How they handle this is to a large extent dependent on:
- how well they’re integrated within their family and community at large
- how strong their sense of self is away from the sport
- the other things that provide them with a sense of meaning and purpose
Your role at this time should primarily focus on supporting them through this transition. Good communication, patience and empathy are essential in helping you make the most of your time together. Need some help with this? Then look no further than my Complete Guide to Building a Happy Relationship :-)
What about your needs?
What if you happen to suddenly have to deal with a personal crisis that’s not related to your partner or their sport?
This will be a real test of the health and strength of your relationship. You may have to be prepared for the fact that your partner won’t be able to support you as fully as you’d have liked.
But know that your partner can’t read your mind. If their focus is on their sport (as it most probably will be) dropping hints just won’t work. You’ll need to make crystal clear…

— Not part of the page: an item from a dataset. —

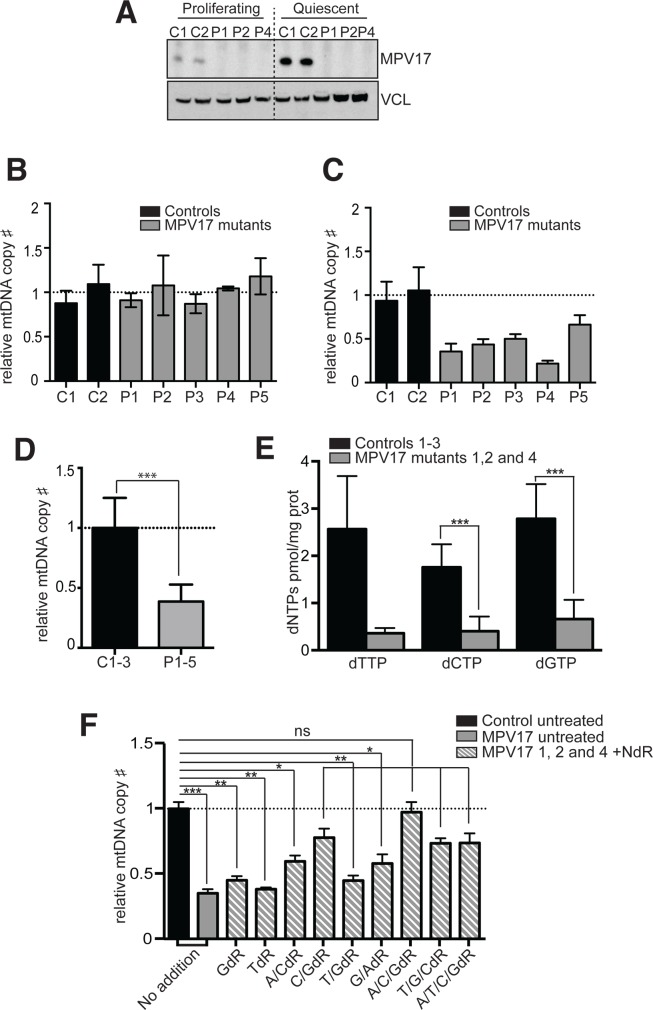
MPV17 is upregulated in non-dividing cells and quiescence induces mtDNA depletion in MPV17-deficient human fibroblasts, unless supplemented with deoxynucleosides.(A) Steady state levels of MPV17 protein in proliferating and quiescent control fibroblasts. (B) Relative mtDNA levels in proliferating control (black) and MPV17 mutant fibroblasts (gray). (C) MtDNA quantification in quiescent fibroblasts. The mtDNA amount is expressed relative to the mean of the controls. (D) mtDNA copy number of quiescent control and MPV17-mutant fibroblasts. Data are expressed as mean ± SEM of n = 8. (Student’s t test: ***P<0.001). (E) Mitochondrial dNTP levels in quiescent control and MPV17-mutant fibroblasts. dATP levels were disregarded owing to the low values obtained for the controls. dCTP and dGTP were measured in 3 independent experiments in 3 patients and 3 control cell lines. *** P<0.001—Mann-Whitney test. (F) Relative mtDNA copy number in quiescent fibroblasts supplemented with deoxynucleosides. Quiescent fibroblasts were cultured for 14 days in the absence or presence of 50 μM or 100 μM deoxyadenosine (AdR), deoxycytosine (CdR), deoxyguanosine (GdR), deoxythymidine (TdR) alone or in the different combinations as indicated. The amount of mtDNA is expressed relative to its amount in proliferating cells (Student’s t test: *P<0.05; **P<0.01; ***P<0.001); C1 and C2, control fibroblasts; P1-P5, fibroblasts derived from patients with pathological mutations in MPV17 (S2 Table).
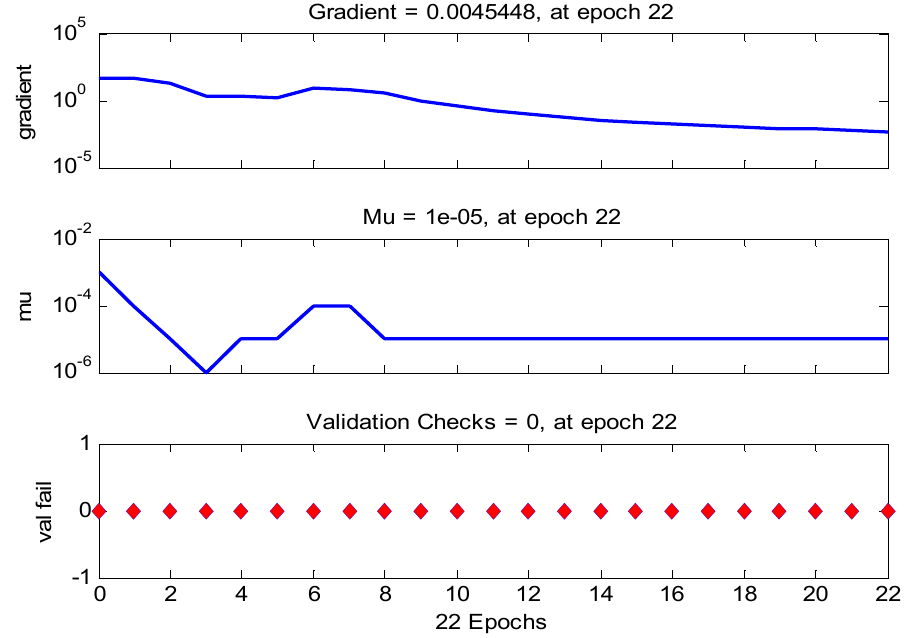
Figure A6. Neural network training performance.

- What you’re going through
- How you’re feeling
- Specifically what you need from your partner
You may have to be particularly assertive, but be aware of not setting yourself up for a disappointment. Finding a balance can be particularly challenging, but if you’re in the right relationship for you, together you and your partner will get you through the crisis.
If you’re doubting whether you’re in the right relationship, you may find my comprehensive relationship test really useful in helping you make the best decision for you.
Last, but not least, if your partner is playing a contact sport, I’d like you to be aware of the possible consequences with regards to his brain. So, please do also read my article on CTE and your relationship.
A relationship with a top sporter will have its highs and lows, just like the sport itself. Communication is key, as is a willingness from your side to understand just how important the role of sport is in your partner’s life.
If you can take the lows with the highs, there’s every reason you can build a wonderful life together. If, however, you become fed up with being what feels like the third wheel in your partner’s relationship with his/her sport, then don’t hang around too long. Just because you may not be a top athlete, doesn’t mean you’re not a top human being – and you deserve to feel worthwhile too!